Averasboro lies just north of Fayetteville, on the eastern bank of the Cape Fear River, on the edge of the North Carolina coastal plain. While there's not much there now, at the beginning of the 19th Century when the Cape Fear was one of the major transportation routes through North Carolina. Averasboro was once a thriving hub, and home to a substantial lumber industry, profiting from the timber cut from the swamplands around the river.
And as the lumber crews that worked in the area discovered, the mosquitos in the woods around Averasboro are particularly large and particularly vicious. But there's one kind of mosquito that puts all the rest to shame. The Gallinipper.
The Gallinipper is a mosquito as big as a hawk. The sting it carries on its head could slice all the way through a man's arm. A bite from the Gallinipper could mean death. The mosquito could drain all the blood from a man in a single gulp.
More than the alligators, more than the bears, more than the panthers that hid in the trees, the lumbermen who worked the swamps feared the Gallinipper.
The lumber crews that worked the swamp were drawn from all over North Carolina. In the middle of the nineteenth century, two work crews, one from Chatham County and the other from Averasboro, found themselves side by side cutting trees and hauling the logs out of the swamp. something of a rivalry grew between these two labor gangs, a rivalry that was helped along in no small part by the leader of the Chatham County gang, a man named Red Saunders.
Saunders was a braggart. He was continually showing off and boasting about he was the strongest, toughest man not only in that swamp but most likely in all of North Carolina, maybe even the whole world.
A 1938 Photograph by John Vachon showing North Carolina lumbermen at work.
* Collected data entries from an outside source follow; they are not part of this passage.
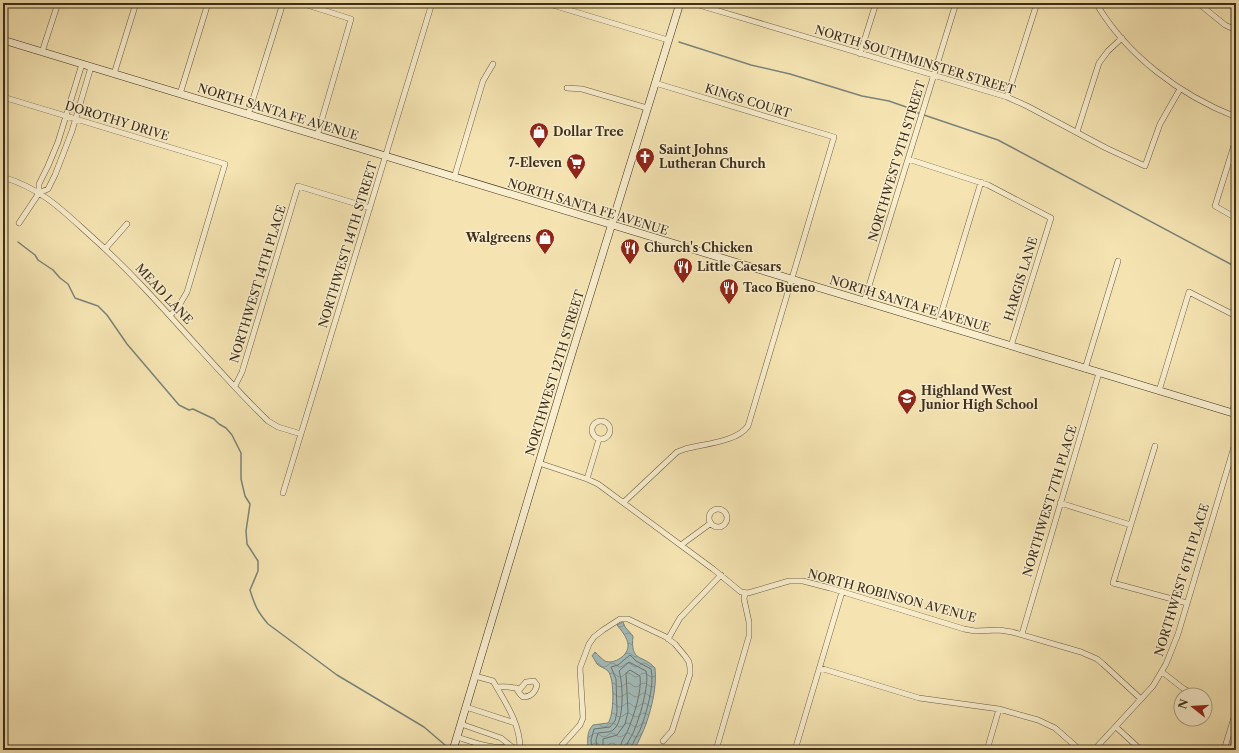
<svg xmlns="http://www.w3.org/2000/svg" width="1239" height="753" viewBox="0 0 1239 753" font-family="'Libre Caslon Text',serif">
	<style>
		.water { fill: url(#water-waves); stroke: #7a837a }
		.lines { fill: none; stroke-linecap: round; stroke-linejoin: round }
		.shore { stroke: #70746a; stroke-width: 1 }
		.stream { stroke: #7a837a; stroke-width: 1.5 }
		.minor-casing { stroke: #6b5c41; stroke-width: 6 }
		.secondary-casing { stroke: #3d2e1b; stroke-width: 8 }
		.minor { stroke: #f8edcd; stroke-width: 5 }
		.secondary { stroke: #f8edcd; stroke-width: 7 }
		.labels { text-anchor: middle; stroke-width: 3; stroke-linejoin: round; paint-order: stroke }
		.street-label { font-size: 12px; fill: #3d2e1b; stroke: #f8edcd }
		.poi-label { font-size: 12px; font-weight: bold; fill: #3d2e1b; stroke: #f8edcd; text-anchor: start }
	</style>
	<defs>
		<pattern id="water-waves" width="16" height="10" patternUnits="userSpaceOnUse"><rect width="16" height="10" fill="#a3bbb9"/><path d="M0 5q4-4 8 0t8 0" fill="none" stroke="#869896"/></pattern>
	</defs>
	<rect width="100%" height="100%" fill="#f5e4b2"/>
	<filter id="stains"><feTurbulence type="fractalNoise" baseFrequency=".005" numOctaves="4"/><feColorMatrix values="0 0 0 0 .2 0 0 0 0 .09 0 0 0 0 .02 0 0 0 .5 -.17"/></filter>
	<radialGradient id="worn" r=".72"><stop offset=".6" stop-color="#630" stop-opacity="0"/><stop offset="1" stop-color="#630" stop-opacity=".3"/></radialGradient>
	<path class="water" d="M623 622 625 627 633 636C630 663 643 654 655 668 657 686 652 707 646 724 643 733 638 741 635 750H588C588 741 586 732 593 725L608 723C614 716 615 679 608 671 605 668 600 667 597 664 595 661 594 658 592 656L595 652C598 655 602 659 605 661 614 665 629 655 628 645 628 638 621 630 617 625Z"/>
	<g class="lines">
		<path class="shore" d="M592 750 591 740 594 729 610 727 615 721 617 712 616 679 611 667 618 665 630 655 636 661 651 669C655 684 646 715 640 730 637 736 632 743 631 750
			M597 750 596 740 598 733C603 732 609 733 613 730 625 722 623 683 619 671L629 662 646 671C650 684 639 720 633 733 631 738 626 743 626 750
			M603 750V739L617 735 625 724 628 712 626 673 630 670 640 676C642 691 634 715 628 730 625 737 620 742 620 750"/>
		<path class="stream" d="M679 42 751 65 790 74 862 96 889 101 909 108 920 114
			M924 115 998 140 1236 267
			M18 242 35 255 38 260 53 270 60 278 68 284 75 298 98 306 107 315 127 344 179 405 189 410 193 409 214 419 219 424 226 428 232 435 241 453V479L245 496 250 504 246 531 247 544 258 561V571L250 590C255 606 257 611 268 624L337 675 424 727 445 745"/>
		<g class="minor-casing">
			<path id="minor" d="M301 3 351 19 317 136
				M546 3 668 40
				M692 3 1007 97 1027 106 1106 148 1145 166 1160 124 1180 89
				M1096 3C1127 56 1180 95 1236 117
				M1198 3 1225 25 1236 30
				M42 52 58 3
				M860 54 876 3
				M114 74 136 3
				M567 88 582 89 647 108
				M180 94 208 3
				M3 97 225 164 187 292 180 304 170 316
				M1007 97 1037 3
				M248 115 283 3
				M1077 132 1099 63 1108 51 1122 38
				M1236 139 1215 206 1236 218
				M908 159 988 185 1051 218 1011 346
				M3 177C44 190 62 210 92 237 156 294 207 362 268 421L278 427 301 434
				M454 178 483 81 493 64
				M39 193V184L48 166 58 142 82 64
				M19 223 39 193 48 189 55 175 72 131 91 67
				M105 249 127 224
				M864 302 956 3
				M938 324 981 182
				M1085 369 1118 261
				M235 386 242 372 298 186 370 208
				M1159 391 1189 292 1236 316
				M1232 413 1236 400
				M592 430a9 9 0 1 1 18 0a9 9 0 1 1-18 0Z
				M1155 446 1113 583 1187 603
				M539 463 587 479 598 484 713 569 741 592 748 593 789 581H803L830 588 964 629 975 631 999 630 1012 632 1081 652 1097 659 1103 664 1141 699
				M587 479 599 439
				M283 493 432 3
				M624 502 677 452 685 449C703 444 737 442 748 426L834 137 655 83
				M1060 503 1131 525
				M709 518a9 9 0 1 1 18 0a9 9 0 1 1-18 0Z
				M681 545 711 523
				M1022 634 1099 373
				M668 639 680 618 721 575
				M820 668 919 698 999 709 1038 720 1055 728 1080 750
				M1162 672 1184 689 1196 695
				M475 676 493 681C505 702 520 723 520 748
				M497 687C506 686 512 687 520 689L526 682 534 681 537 685C535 693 531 697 523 697L520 694 516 688
				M466 707 515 723
				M461 724 501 738 512 747
				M1116 727 1141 750
				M457 737C467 740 478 744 488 746 500 749 513 745 524 750
				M561 750 562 745 580 725 583 718 580 668 589 644 594 637 603 630 620 619H628L666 637 675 644 685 656 689 662 690 668V674L672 731 663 741
				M716 750 749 636V622L744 599 745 593
				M795 750 842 592
				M987 750 999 709
				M1094 750 1153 686 1166 664 1178 634 1236 440
				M1224 750 1236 711"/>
		</g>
		<g class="secondary-casing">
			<path id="secondary" d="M3 40 1236 414
				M453 750 568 366 680 3"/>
		</g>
		<use href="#minor" class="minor"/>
		<use href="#secondary" class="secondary"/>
	</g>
	<defs>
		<g id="shop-pin" transform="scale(1)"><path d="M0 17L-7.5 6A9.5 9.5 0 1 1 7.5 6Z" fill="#8f2418" stroke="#f8edcd"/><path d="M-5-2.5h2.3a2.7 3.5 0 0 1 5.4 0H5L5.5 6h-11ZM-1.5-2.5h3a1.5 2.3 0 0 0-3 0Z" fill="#fff"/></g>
		<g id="church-pin" transform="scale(1)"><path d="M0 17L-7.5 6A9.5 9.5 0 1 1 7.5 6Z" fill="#8f2418" stroke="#f8edcd"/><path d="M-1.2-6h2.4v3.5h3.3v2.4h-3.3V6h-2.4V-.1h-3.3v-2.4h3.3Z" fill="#fff"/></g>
		<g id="supermarket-pin" transform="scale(1)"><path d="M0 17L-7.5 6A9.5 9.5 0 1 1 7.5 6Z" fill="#8f2418" stroke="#f8edcd"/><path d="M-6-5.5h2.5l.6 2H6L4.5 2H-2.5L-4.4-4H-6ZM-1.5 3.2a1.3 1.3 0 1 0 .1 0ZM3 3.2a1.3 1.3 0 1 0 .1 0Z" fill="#fff"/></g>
		<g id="restaurant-pin" transform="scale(1)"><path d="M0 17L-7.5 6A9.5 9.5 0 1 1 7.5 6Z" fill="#8f2418" stroke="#f8edcd"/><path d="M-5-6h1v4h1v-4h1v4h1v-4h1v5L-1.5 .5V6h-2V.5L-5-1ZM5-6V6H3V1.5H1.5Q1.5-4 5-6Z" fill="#fff"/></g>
		<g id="school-pin" transform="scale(1)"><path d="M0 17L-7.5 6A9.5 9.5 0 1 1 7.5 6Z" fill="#8f2418" stroke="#f8edcd"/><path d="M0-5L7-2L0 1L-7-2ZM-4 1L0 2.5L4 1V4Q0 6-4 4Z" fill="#fff"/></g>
	</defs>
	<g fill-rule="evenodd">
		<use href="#shop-pin" x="539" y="132"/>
		<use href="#church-pin" x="645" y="157"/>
		<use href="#supermarket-pin" x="576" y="163"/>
		<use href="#shop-pin" x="545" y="238"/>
		<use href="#restaurant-pin" x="630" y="248"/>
		<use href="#restaurant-pin" x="683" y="267"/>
		<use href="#restaurant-pin" x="729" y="288"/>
		<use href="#school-pin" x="907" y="398"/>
	</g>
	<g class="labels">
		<g class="street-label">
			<text transform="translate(915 60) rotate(17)" y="4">NORTH SOUTHMINSTER STREET</text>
			<text transform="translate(748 101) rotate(17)" y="4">KINGS COURT</text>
			<text transform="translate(278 112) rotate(17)" y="4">NORTH SANTA FE AVENUE</text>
			<text transform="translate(117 121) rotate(17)" y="4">DOROTHY DRIVE</text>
			<text transform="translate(897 161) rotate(-73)" y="4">NORTHWEST 9TH STREET</text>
			<text transform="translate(588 207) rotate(17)" y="4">NORTH SANTA FE AVENUE</text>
			<text transform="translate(348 245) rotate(-73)" y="4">NORTHWEST 14TH STREET</text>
			<text transform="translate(1021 279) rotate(-73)" y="4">HARGIS LANE</text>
			<text transform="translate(258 284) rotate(-73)" y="4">NORTHWEST 14TH PLACE</text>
			<text transform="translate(164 294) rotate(47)" y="4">MEAD LANE</text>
			<text transform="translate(910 304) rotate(17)" y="4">NORTH SANTA FE AVENUE</text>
			<text transform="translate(555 373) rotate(-73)" y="4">NORTHWEST 12TH STREET</text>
			<text transform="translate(1050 501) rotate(-73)" y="4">NORTHWEST 7TH PLACE</text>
			<text transform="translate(1182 580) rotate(-73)" y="4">NORTHWEST 6TH PLACE</text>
			<text transform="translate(892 596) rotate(15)" y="4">NORTH ROBINSON AVENUE</text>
		</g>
		<g class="poi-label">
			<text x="553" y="136">Dollar Tree</text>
			<text x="659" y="154">Saint Johns<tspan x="659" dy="14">Lutheran Church</tspan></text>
			<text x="562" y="167" text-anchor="end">7-Eleven</text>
			<text x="531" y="242" text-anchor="end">Walgreens</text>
			<text x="644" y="252">Church's Chicken</text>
			<text x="697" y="271">Little Caesars</text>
			<text x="743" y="292">Taco Bueno</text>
			<text x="921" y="395">Highland West<tspan x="921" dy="14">Junior High School</tspan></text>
		</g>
	</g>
	<rect width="1239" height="753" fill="none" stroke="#f5e4b2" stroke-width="16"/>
	<rect x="4" y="4" width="1231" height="745" fill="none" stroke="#3d2e1b" stroke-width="2"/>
	<rect x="8" y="8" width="1223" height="737" fill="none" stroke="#3d2e1b"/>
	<g transform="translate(1193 707) rotate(287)"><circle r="19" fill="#f8edcd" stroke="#ada186"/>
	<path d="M0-3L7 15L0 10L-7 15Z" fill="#8f2418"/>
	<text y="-6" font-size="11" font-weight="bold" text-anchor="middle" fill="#3d2e1b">N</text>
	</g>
	<rect width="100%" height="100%" filter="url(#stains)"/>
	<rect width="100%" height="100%" fill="url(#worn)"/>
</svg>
Image from the Library of Congress.
The men from Averasboro were getting a little tired of hearing Saunders brag, and frankly his own men were beginning to think they may have heard enough, too. So one day some men from Averasboro decided it was time to give Red Saunders his due.
They approached Red and admitted that, sure, he was tough. But they bet that there was one thing in that swamp even tougher than him — the mosquitos. They bet that Saunders wasn't brave enough to strip off his shirt, lie on the ground, and let the mosquitos go to work on him for a full hour.
Red Saunders said he could take anything. The men found a corner of the island where thick clouds of mosquitos were hovering above the still water. The workmen built a small, smoldering fire to give off smoke that would give them some shelter. And Red stripped off his shirt and lay face down in the mud, letting the mosquitoes go to work on his back.
And work they did. Red's back was soon covered with the insects, digging in, drawing blood, and leaving itchy welts behind. But Red didn't flinch. He just lay there, letting the mosquitos feed on him, and only occasionally looking up to say "I sure hope those mosquitos over there ain't getting to be too much for y'all" to the men sheltering in the smoke.
This went on and on. But when about three-quarters of that hour had passed, something happened. Red felt something bite into his back sharper and more powerful than he had ever imagined. A searing, sharp pain, bit into his flesh, and he heard one of the men by the fire yell out "Gallinipper!"
That was enough for Red. He howled, got up, and dove right into the water and stayed under until he was good and sure that Gallinipper was gone.
When Red finally crawled out, wet, muddy, and itchy, the men all told him how lucky he was to have survived, and that a Gallinipper the size of an eagle had landed on his back.
What Red didn't know was that what had really landed on his back was a red-hot coal from the fire that the men had thrown there. And that everyone else was laughing at him behind his mosquito-bite covered back.
Well, Red was quiet for a week after that. He didn't brag too much and he scratched a lot.
But pretty soon he began to tell everyone about how he was the only man tough enough to survive an attack from a Gallinipper.
The legend of the Gallinipper was kept alive in a tavern in Averasboro, which for years had hanging from its ceiling a bird skeleton with a long, pointed piece of carved bone in place of a beak, and a sign reading "Averasboro Gallinipper."
The Gallinipper lives on, and not just in legend. A species of exceptionally large and aggressive mosquito that's native to the southeastern United States, Psorophora Ciliata has the common name of the American Gallinipper.